# Requirement
Could you retype the part of the legal proceedings passage that opens with the words containing "The Company accrues" and closes with "not been made."?

# Document text
Start

The Company has outstanding bank guarantees, of which certain amounts are collateralized by restricted cash. As of March 31, 2015, the restricted cash associated with the outstanding bank guarantee was $1.4 million which is reflected in Other Assets on the Consolidated Balance Sheets.

Legal Proceedings

The Company accrues a liability for legal contingencies when it believes that it is both probable that a liability has been incurred and that it can reasonably estimate the amount of the loss. The Company reviews these accruals and adjusts them to reflect ongoing negotiations, settlements, rulings, advice of legal counsel and other relevant information. To the extent new information is obtained and the Company’s views on the probable outcomes of claims, suits, assessments, investigations or legal proceedings change, changes in the Company’s accrued liabilities would be recorded in the period in which such determinations are made. Unless noted otherwise, the amount of liability is not probable or the amount cannot be reasonably estimated; and, therefore, accruals have not been made.

Due to the nature of the Company’s business, it is subject to patent infringement claims, including current suits against it or one or more of its wholly-owned subsidiaries, or one or more of our customers who may seek indemnification from us, alleging infringement by various Company products and services. The Company believes that it has meritorious defenses to the allegation made in its pending cases and intends to vigorously defend these lawsuits; however, it is currently unable to determine the ultimate outcome of these or similar matters. Accordingly, with respect to these proceedings, we are currently unable to reasonably estimate the possible loss or range of possible losses. In addition, the Company is a defendant in various litigation matters generally arising out of the normal course of business. (See Part II, Item 1 “Legal Proceedings” for additional details)

End

# Data entries
Start

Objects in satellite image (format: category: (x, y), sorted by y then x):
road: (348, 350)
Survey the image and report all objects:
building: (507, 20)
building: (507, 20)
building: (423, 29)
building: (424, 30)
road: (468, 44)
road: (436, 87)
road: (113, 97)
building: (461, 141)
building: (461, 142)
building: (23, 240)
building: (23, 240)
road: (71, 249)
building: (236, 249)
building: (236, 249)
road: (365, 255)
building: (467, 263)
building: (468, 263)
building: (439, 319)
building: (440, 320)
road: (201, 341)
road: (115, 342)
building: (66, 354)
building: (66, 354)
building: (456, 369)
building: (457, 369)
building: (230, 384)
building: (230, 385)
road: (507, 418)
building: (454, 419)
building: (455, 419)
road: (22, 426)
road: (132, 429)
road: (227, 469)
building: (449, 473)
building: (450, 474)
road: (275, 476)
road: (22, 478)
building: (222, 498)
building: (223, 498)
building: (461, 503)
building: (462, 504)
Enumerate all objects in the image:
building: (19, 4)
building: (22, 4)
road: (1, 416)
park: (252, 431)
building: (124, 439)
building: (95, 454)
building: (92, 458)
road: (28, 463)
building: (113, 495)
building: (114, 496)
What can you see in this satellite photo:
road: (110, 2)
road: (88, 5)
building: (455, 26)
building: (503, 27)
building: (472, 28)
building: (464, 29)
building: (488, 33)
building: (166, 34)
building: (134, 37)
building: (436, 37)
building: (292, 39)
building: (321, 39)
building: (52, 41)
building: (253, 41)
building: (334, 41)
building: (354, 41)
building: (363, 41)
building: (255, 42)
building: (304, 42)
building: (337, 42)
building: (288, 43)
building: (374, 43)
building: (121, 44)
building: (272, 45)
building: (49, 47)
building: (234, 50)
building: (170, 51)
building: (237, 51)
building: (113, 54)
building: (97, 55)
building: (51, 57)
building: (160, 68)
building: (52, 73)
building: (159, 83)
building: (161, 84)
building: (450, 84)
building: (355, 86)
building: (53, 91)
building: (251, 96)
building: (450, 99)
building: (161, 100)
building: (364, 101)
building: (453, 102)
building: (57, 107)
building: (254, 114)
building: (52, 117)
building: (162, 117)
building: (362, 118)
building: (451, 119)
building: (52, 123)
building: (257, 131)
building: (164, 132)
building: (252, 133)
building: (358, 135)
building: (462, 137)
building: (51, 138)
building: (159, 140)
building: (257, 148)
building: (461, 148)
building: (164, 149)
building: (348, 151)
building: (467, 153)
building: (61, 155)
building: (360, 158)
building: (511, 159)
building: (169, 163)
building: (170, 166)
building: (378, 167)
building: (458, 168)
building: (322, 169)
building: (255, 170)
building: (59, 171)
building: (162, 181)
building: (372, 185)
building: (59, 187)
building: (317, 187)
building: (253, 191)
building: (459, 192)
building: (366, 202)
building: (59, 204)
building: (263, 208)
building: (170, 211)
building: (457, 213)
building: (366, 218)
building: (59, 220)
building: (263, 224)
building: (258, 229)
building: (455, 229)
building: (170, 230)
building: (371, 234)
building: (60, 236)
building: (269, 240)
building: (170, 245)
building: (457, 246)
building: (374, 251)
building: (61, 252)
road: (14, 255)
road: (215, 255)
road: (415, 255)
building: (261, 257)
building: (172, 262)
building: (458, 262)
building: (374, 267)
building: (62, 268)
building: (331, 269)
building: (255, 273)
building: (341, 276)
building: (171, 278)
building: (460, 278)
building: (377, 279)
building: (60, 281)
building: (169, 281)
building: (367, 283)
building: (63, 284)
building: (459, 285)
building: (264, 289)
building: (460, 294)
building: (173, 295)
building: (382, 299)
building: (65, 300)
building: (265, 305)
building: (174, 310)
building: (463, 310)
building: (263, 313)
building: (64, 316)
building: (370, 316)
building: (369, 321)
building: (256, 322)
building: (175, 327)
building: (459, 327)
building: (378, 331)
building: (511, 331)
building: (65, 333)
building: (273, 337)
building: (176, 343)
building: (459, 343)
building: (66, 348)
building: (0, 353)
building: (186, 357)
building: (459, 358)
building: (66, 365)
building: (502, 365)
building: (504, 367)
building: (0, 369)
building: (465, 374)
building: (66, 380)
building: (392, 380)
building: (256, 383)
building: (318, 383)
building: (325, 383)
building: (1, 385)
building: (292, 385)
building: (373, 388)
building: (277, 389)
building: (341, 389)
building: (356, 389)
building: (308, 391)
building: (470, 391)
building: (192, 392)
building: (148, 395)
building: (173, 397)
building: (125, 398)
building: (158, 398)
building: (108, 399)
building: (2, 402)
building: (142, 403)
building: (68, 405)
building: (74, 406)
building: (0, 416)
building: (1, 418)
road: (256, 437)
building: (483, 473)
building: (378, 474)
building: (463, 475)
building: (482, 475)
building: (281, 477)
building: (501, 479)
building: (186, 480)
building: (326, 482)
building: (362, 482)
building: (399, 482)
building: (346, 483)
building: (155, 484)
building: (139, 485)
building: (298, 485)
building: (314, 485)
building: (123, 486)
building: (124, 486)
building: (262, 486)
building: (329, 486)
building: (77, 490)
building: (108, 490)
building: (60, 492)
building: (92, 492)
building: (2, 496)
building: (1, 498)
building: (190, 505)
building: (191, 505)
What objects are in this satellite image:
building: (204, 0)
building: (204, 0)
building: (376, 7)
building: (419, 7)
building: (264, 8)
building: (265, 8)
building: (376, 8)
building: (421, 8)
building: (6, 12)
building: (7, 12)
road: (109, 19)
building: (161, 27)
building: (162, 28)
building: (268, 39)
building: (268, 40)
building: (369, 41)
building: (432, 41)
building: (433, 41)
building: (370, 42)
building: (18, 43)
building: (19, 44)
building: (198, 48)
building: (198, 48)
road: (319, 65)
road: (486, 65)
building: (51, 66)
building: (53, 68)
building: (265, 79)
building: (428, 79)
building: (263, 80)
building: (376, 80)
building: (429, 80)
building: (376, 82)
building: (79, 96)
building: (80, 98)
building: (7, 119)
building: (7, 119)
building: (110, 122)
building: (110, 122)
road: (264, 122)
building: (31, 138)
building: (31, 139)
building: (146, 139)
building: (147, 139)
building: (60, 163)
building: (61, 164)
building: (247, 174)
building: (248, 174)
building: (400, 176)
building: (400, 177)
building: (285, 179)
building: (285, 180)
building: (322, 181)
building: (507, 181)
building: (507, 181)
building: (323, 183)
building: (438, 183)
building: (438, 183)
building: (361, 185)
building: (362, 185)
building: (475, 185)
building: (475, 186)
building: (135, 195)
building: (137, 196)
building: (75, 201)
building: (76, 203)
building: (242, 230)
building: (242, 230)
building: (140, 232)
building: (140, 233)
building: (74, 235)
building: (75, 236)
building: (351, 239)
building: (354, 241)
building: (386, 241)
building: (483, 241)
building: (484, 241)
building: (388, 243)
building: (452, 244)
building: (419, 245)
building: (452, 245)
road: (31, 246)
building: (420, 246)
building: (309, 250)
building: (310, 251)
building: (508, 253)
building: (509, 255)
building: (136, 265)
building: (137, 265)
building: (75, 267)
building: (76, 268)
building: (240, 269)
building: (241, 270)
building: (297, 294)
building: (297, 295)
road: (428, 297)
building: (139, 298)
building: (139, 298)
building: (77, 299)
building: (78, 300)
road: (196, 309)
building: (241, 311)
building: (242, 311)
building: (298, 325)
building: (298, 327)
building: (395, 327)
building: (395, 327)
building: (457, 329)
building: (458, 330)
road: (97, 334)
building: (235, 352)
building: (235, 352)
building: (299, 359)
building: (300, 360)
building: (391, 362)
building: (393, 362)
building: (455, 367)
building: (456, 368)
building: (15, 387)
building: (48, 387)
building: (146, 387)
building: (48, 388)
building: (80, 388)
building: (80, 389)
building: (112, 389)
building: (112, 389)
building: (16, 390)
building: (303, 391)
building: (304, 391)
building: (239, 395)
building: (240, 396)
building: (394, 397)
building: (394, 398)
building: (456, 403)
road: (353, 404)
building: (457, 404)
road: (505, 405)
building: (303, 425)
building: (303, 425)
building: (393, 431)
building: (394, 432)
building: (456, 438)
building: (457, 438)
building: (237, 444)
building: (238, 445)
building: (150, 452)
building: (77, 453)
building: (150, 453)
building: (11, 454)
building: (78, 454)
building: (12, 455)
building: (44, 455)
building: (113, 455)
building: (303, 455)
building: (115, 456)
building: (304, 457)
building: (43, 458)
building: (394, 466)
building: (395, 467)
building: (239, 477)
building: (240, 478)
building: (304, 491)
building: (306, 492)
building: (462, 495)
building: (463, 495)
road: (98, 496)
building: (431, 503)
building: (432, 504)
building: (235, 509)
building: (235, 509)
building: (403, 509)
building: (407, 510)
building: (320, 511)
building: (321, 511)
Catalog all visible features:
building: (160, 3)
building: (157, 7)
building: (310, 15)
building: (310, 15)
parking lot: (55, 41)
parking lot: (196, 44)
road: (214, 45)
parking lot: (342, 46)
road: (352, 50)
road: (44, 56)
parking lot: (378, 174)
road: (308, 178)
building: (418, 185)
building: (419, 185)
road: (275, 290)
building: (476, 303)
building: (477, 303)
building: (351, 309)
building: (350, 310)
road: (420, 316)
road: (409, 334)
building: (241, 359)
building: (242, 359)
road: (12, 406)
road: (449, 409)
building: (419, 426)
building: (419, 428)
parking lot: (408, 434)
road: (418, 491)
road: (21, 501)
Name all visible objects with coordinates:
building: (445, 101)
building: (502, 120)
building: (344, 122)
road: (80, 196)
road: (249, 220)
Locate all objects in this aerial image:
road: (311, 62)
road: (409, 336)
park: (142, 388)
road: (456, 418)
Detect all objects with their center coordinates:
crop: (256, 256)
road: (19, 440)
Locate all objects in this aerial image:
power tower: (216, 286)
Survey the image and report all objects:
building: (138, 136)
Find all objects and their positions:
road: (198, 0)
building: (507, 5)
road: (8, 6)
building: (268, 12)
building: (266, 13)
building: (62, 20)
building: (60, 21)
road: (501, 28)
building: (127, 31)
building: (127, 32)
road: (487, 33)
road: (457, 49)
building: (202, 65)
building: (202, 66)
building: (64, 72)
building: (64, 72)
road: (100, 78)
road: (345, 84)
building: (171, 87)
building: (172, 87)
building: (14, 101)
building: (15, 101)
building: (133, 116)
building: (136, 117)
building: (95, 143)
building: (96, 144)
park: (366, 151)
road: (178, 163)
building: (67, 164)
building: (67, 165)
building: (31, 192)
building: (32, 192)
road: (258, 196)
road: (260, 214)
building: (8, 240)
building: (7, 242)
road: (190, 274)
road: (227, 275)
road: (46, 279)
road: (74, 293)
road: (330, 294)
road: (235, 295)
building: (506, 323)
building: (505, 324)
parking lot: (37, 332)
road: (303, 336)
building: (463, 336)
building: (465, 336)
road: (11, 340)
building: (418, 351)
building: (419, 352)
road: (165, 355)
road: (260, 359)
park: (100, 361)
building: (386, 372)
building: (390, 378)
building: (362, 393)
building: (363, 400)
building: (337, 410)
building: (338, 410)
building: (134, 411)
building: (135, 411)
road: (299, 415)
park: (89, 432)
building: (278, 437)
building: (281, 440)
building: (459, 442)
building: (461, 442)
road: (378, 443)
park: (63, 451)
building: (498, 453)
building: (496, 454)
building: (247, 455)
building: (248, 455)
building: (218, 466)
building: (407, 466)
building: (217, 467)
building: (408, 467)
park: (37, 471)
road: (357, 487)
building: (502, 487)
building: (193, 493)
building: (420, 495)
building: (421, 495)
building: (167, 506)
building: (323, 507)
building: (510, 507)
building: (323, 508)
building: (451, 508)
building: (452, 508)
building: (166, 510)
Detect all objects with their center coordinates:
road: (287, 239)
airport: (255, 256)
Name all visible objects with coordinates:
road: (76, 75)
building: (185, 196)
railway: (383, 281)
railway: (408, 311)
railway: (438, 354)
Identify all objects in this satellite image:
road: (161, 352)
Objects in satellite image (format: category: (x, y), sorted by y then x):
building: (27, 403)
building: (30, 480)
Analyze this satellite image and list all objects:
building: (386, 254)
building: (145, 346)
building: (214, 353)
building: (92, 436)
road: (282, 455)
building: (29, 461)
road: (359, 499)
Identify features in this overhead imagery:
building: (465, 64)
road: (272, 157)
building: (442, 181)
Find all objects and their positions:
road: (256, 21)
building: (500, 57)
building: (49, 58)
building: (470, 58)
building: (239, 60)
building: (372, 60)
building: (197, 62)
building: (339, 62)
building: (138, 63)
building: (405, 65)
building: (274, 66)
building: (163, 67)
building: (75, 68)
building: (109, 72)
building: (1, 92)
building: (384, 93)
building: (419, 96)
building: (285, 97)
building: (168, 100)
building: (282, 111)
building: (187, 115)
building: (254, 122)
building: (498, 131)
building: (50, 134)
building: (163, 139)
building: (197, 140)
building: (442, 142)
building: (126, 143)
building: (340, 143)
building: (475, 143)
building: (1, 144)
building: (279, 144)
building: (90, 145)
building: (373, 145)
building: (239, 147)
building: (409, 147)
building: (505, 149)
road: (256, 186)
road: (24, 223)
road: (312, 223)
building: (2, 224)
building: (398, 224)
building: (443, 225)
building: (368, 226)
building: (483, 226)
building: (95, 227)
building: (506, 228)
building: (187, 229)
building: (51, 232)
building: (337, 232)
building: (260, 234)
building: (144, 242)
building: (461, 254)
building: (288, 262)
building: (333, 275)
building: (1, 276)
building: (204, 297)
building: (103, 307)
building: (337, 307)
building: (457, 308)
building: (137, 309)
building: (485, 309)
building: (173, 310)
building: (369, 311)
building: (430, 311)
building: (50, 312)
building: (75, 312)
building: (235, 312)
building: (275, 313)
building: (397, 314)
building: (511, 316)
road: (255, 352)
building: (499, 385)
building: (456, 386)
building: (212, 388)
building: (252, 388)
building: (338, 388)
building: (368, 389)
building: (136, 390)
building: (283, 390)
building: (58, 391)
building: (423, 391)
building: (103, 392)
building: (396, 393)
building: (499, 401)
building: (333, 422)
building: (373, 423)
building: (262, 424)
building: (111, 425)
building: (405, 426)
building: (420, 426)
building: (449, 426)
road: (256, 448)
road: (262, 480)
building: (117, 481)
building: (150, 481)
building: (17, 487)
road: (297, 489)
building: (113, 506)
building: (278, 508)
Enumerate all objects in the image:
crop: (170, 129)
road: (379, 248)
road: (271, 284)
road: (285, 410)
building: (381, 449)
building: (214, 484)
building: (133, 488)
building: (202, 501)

End

# Answer below
The Company accrues a liability for legal contingencies when it believes that it is both probable that a liability has been incurred and that it can reasonably estimate the amount of the loss. The Company reviews these accruals and adjusts them to reflect ongoing negotiations, settlements, rulings, advice of legal counsel and other relevant information. To the extent new information is obtained and the Company’s views on the probable outcomes of claims, suits, assessments, investigations or legal proceedings change, changes in the Company’s accrued liabilities would be recorded in the period in which such determinations are made. Unless noted otherwise, the amount of liability is not probable or the amount cannot be reasonably estimated; and, therefore, accruals have not been made.